DIRECTIONS FOR THIS TASK: Can you carry on the thread below about Texas gerrymandering and the abortion bill, starting after its final post?

Fuck you, Texas Republicans

That depends on your feelings on gerrymandering.

It can be argued that the Texas state legislature does not represent the people, as they themselves get to draw the district lines that keep them in power. With a strategically sound gerrymander, it is extremely difficult to change the legislature. Similar tactics have given Republicans entrenched advantages even in states that went for Obama (Democrats do the same, but they have this entrenched power in far fewer states).

If you consider gerrymandering to already be a broken system that silences the voice of the people, then shouting down a vote for 10 minutes (a vote which they can do again soon after) is nothing in comparison.

As bad as gerrymandering already is, the VRA is the one thing that has held it to even these already ridiculous levels. I shudder to think what will happen next.

Well, it didn’t take long at all.

Governor Good Hair has called for a 2nd special session on abortion. Wasting more of my tax money for a deeply unpopular measure.

Fucking great.

If I understand you, then, Perry didn’t do anything without precedence. This, to me, tips the scales away from the mob.

I find gerrymandering generally odious but it is still a step above mob rule. If it had been the knuckle-dragging Westboro group that used shouting to prevent a bill from passing we’d be picking up the virtual torches and pitch-forks, and rightly so.

Precedent, not precedence, and technically no.

Of course, the use of the filibuster in the US Senate wasn’t historically to require a 60-vote super majority to get any sort of bill passed at all, either, but here we are.

When a bill is massively 80% unpopular with the people you putatively represent, I have fewer problems with public demonstrations in the legislative buildings to voice that discontent. The current Tea Party dominated legislature was elected on a platform of better representing the people of Texas than the old crowd, and I hope they bloody well back their own fucking words up.

Stored data:

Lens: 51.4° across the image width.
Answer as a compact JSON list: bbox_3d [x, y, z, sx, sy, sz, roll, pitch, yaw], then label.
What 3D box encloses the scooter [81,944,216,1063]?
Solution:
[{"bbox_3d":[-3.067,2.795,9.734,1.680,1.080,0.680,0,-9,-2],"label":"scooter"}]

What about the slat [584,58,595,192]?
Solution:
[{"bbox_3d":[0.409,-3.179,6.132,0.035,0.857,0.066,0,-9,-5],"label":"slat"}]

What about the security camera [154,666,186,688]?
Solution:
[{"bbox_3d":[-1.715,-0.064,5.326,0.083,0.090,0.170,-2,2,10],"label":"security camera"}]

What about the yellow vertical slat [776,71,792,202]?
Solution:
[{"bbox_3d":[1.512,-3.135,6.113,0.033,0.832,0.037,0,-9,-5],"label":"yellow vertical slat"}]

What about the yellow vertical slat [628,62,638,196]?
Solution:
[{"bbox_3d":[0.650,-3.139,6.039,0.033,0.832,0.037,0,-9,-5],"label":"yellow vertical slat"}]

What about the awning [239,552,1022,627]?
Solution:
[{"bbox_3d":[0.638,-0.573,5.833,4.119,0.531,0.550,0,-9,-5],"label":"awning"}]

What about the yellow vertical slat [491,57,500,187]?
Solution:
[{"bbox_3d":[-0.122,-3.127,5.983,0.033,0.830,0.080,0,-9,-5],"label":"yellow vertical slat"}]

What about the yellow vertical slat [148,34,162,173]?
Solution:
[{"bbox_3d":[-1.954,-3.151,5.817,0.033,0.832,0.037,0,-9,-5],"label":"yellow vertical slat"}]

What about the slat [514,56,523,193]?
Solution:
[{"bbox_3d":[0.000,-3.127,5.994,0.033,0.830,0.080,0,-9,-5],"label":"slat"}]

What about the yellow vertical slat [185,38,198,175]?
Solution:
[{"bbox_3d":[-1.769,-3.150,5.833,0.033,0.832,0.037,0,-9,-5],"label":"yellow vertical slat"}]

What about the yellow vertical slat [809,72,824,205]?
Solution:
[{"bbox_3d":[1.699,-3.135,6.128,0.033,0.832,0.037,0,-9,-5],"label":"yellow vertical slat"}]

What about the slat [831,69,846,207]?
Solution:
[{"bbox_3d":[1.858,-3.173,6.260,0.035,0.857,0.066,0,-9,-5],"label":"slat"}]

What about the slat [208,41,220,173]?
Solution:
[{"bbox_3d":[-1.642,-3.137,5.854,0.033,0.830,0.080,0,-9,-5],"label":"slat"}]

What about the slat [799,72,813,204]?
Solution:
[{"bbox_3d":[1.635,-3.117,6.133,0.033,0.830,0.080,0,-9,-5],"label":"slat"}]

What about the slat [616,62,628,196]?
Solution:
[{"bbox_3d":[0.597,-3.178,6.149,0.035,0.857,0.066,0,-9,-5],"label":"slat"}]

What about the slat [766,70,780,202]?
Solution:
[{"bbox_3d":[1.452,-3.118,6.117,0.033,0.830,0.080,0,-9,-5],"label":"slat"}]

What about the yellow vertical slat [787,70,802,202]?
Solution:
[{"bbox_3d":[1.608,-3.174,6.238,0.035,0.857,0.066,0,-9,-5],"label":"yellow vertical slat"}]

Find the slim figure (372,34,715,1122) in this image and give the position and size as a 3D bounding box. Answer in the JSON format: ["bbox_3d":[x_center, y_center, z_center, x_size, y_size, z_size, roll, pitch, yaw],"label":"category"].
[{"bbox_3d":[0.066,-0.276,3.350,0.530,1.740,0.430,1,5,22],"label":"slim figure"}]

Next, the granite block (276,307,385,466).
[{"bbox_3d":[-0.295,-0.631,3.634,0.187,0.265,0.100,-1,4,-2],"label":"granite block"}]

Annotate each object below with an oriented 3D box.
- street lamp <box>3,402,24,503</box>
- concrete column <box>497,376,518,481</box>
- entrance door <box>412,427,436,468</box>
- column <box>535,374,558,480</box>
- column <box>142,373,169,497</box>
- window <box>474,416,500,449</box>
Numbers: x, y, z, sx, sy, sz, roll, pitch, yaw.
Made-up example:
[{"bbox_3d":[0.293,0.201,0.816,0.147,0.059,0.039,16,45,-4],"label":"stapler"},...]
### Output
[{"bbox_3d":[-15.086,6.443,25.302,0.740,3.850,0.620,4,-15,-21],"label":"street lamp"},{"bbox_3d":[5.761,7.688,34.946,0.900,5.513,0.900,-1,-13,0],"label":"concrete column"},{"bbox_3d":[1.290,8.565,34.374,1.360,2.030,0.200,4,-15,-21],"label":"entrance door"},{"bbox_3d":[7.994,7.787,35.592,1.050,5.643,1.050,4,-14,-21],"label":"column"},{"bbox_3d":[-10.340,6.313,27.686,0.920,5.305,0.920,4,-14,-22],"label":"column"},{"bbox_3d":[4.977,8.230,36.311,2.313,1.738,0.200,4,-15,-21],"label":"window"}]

TASK ANSWER:
ETA: Historically, special sessions have been used to wrap up unfinished business or for emergencies when there is no upcoming session. That is, if there’s a lot of legislation left unconsidered or the state budget hasn’t been passed, they stay and get it done. It’s unusual, bordering on unprecedented, to call them more or less for single issues (though there are technically a couple other issues on the agenda, this one issue is clearly the big one).

Can someone explain the following:

When the senator who was filbustering was required to stop, why didn’t another senator then start their own filibuster?

Is there some rule in the Texas Senate that only one senator can speak on a bill? Did nobody else want to stop the bill that bad?

Certainly in the US Senate, if one senator runs out of steam, another can rise and start talking for as long as they like (unless cloture has been invoked).

The speaker has to recognize the new speaker. Guess which party the speaker is from?

I don’t get it. Honestly. For the past 15 years, Republicans have been given carte blanche to “tweak” or “break” the rules at every opportunity - gerrymandering, questionable legislative tactics, backroom deals, voter suppression, all the crazy shit I witnessed last night - which, in total, suggests they are not governing in the good faith of the people. Like SB5, where 80% of the state does not want it to pass yet the gerrymandered Republicans used every trick in the book, from the outset - the Lt Gov broke tradition and went away from the 2/3rds rule at the start of the session - to ram it through. They even exploited the death of a senator’s father to try and pass it as fast as possible.

What are we supposed to do? They don’t represent us, they don’t listen to us, they are only in it for themselves, they make the rules, they draw up the districts to stay in power - what the hell else can we do but scream? It’s poetic justice that screaming prevented it from passing, but if it didn’t, what then? Courts? Lawsuits? That could take forever, while actual, real women suffer.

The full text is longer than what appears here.